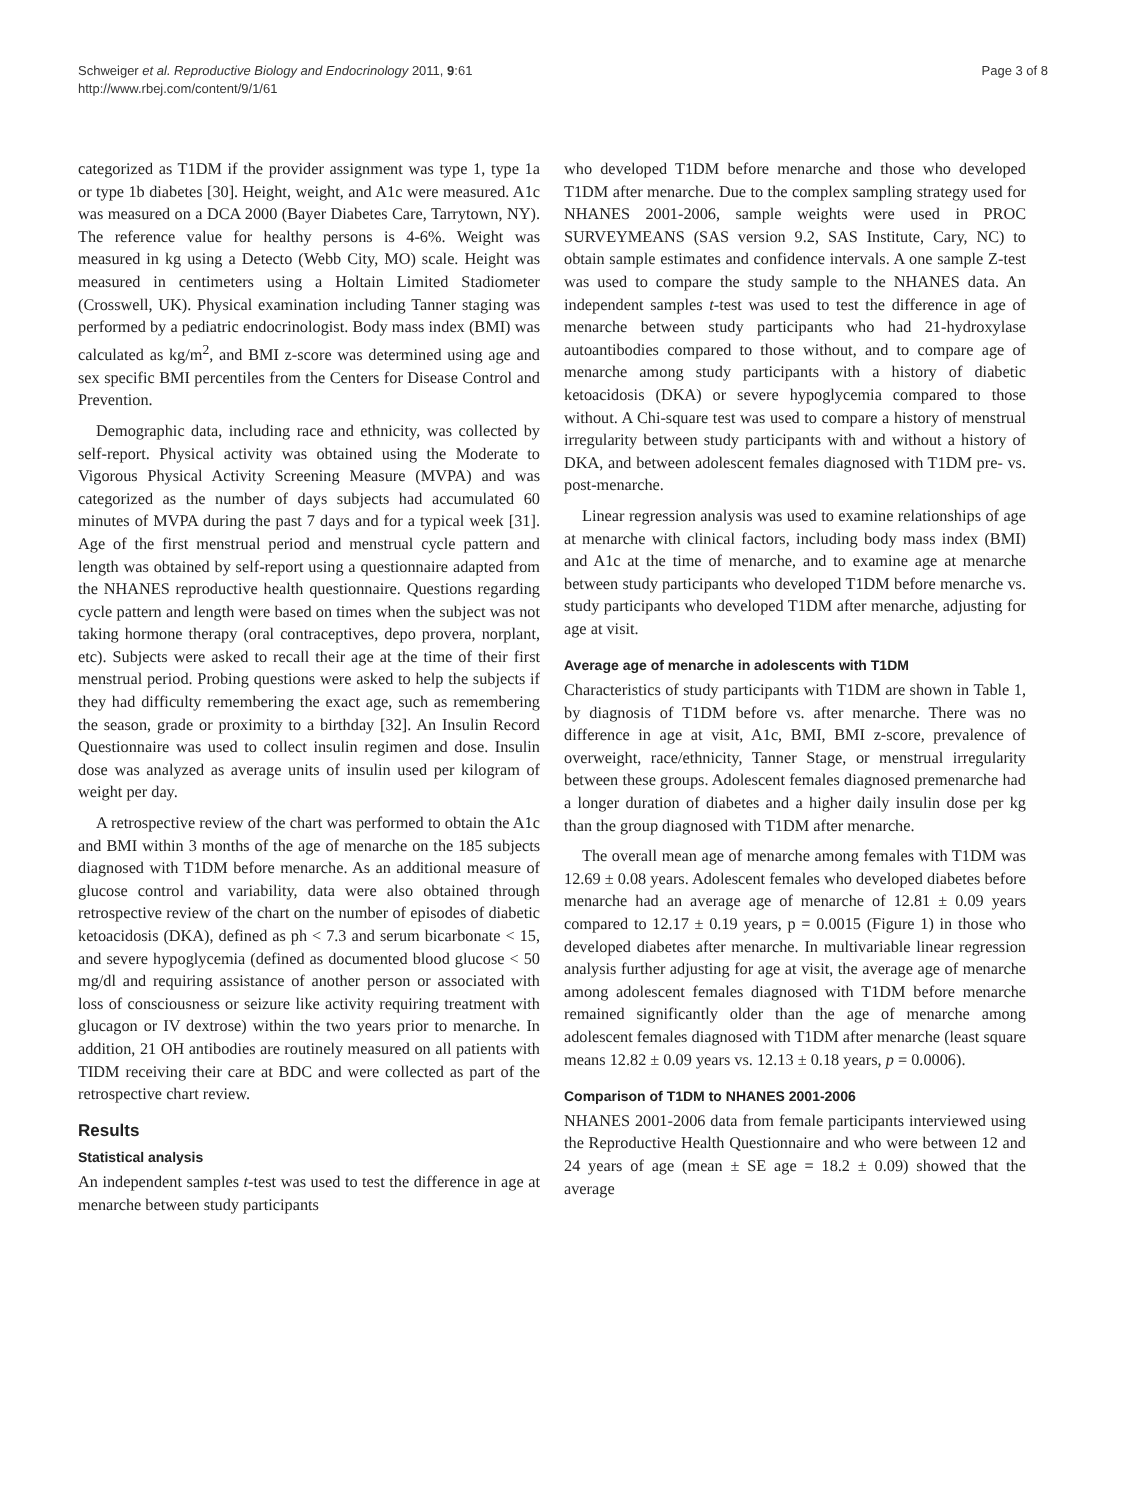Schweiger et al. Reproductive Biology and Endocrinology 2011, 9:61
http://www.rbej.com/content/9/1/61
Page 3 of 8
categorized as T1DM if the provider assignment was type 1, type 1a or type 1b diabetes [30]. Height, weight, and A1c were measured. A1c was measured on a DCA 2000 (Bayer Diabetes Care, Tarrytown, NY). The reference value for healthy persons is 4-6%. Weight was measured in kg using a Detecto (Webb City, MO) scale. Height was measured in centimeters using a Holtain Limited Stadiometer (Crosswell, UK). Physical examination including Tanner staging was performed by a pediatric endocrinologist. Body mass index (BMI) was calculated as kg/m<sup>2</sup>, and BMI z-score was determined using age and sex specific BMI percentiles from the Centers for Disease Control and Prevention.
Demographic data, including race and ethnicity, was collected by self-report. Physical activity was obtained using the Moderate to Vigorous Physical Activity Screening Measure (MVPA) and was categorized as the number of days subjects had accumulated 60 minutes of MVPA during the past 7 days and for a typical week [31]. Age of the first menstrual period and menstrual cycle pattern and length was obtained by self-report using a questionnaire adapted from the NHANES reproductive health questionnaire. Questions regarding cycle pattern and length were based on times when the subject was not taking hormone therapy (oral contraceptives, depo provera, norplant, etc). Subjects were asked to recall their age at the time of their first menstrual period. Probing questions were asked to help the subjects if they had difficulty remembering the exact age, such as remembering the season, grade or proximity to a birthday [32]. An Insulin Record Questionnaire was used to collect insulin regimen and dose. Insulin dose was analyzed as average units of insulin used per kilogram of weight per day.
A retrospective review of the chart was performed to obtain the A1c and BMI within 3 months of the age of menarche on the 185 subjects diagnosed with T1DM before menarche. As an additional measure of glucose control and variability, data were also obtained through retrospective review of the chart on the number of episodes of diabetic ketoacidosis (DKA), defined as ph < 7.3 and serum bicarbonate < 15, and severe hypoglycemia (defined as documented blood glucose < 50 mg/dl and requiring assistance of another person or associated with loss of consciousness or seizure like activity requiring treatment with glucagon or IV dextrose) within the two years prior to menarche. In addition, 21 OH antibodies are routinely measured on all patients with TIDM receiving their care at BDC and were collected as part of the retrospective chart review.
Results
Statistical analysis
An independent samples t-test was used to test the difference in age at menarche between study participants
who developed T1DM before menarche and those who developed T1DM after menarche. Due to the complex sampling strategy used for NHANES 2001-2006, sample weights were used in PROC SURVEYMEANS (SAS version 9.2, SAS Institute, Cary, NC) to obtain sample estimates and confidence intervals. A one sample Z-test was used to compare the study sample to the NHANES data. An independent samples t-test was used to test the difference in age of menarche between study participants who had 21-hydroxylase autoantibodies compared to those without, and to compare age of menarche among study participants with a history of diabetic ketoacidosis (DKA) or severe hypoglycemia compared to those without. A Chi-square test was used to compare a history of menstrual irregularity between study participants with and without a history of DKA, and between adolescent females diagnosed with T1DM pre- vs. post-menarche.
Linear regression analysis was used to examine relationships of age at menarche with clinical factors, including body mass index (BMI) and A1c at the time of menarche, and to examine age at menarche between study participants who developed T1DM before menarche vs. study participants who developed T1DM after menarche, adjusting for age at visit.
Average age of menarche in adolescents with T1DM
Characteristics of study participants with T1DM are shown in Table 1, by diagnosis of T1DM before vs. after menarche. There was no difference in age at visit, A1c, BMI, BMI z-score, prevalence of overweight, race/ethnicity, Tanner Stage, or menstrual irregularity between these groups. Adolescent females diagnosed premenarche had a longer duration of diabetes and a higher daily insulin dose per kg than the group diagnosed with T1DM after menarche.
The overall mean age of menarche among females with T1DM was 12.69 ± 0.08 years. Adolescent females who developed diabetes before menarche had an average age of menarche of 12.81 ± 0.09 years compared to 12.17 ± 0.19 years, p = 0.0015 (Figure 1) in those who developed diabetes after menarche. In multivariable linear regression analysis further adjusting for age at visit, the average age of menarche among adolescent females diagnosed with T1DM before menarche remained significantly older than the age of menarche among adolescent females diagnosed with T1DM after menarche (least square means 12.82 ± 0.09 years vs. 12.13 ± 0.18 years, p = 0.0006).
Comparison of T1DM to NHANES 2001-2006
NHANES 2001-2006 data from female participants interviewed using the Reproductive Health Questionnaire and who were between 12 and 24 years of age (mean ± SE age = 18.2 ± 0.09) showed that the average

--

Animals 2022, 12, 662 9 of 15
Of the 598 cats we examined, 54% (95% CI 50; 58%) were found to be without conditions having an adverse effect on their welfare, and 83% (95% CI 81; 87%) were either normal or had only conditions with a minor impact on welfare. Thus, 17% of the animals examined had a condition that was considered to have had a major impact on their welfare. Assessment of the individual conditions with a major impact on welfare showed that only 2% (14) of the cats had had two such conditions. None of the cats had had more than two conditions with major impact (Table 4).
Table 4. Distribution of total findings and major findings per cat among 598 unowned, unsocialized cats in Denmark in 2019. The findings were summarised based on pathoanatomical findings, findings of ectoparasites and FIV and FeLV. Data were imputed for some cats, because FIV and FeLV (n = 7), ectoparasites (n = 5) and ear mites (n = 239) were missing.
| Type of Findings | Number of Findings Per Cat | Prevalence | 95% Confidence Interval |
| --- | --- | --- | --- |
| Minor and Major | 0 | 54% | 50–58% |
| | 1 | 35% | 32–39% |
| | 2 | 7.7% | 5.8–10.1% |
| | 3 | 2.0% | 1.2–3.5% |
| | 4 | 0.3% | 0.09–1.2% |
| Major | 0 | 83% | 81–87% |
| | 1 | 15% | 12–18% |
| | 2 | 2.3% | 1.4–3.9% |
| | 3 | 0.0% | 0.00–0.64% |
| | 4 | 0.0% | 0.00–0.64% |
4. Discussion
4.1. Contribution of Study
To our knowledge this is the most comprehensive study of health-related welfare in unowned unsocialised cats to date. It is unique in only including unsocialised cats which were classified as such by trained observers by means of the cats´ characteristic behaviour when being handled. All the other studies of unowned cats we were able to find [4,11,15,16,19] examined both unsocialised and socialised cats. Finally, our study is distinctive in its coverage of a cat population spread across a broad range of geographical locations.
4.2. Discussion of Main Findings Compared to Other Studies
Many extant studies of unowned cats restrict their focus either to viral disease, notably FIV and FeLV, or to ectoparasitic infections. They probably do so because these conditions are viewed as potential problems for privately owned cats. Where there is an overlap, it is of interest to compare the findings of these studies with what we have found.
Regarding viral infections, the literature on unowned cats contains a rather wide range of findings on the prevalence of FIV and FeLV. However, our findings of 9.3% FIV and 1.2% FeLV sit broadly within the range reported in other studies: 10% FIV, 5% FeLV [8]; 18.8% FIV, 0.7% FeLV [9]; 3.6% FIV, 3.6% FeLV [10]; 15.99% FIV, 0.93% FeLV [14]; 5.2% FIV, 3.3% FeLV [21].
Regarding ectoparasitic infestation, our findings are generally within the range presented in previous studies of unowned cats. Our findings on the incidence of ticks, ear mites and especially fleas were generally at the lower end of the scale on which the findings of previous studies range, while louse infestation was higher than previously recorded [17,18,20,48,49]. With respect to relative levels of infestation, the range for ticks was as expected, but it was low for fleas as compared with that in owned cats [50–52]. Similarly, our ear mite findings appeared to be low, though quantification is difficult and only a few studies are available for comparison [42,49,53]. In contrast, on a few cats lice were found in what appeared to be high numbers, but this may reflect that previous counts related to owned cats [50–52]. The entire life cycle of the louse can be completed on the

WHAT THIS TASK INVOLVES:
All lines with the string "visit" must be copied from the data.

PROBLEM SOLUTION:
Linear regression analysis was used to examine relationships of age at menarche with clinical factors, including body mass index (BMI) and A1c at the time of menarche, and to examine age at menarche between study participants who developed T1DM before menarche vs. study participants who developed T1DM after menarche, adjusting for age at visit.
Characteristics of study participants with T1DM are shown in Table 1, by diagnosis of T1DM before vs. after menarche. There was no difference in age at visit, A1c, BMI, BMI z-score, prevalence of overweight, race/ethnicity, Tanner Stage, or menstrual irregularity between these groups. Adolescent females diagnosed premenarche had a longer duration of diabetes and a higher daily insulin dose per kg than the group diagnosed with T1DM after menarche.
The overall mean age of menarche among females with T1DM was 12.69 ± 0.08 years. Adolescent females who developed diabetes before menarche had an average age of menarche of 12.81 ± 0.09 years compared to 12.17 ± 0.19 years, p = 0.0015 (Figure 1) in those who developed diabetes after menarche. In multivariable linear regression analysis further adjusting for age at visit, the average age of menarche among adolescent females diagnosed with T1DM before menarche remained significantly older than the age of menarche among adolescent females diagnosed with T1DM after menarche (least square means 12.82 ± 0.09 years vs. 12.13 ± 0.18 years, p = 0.0006).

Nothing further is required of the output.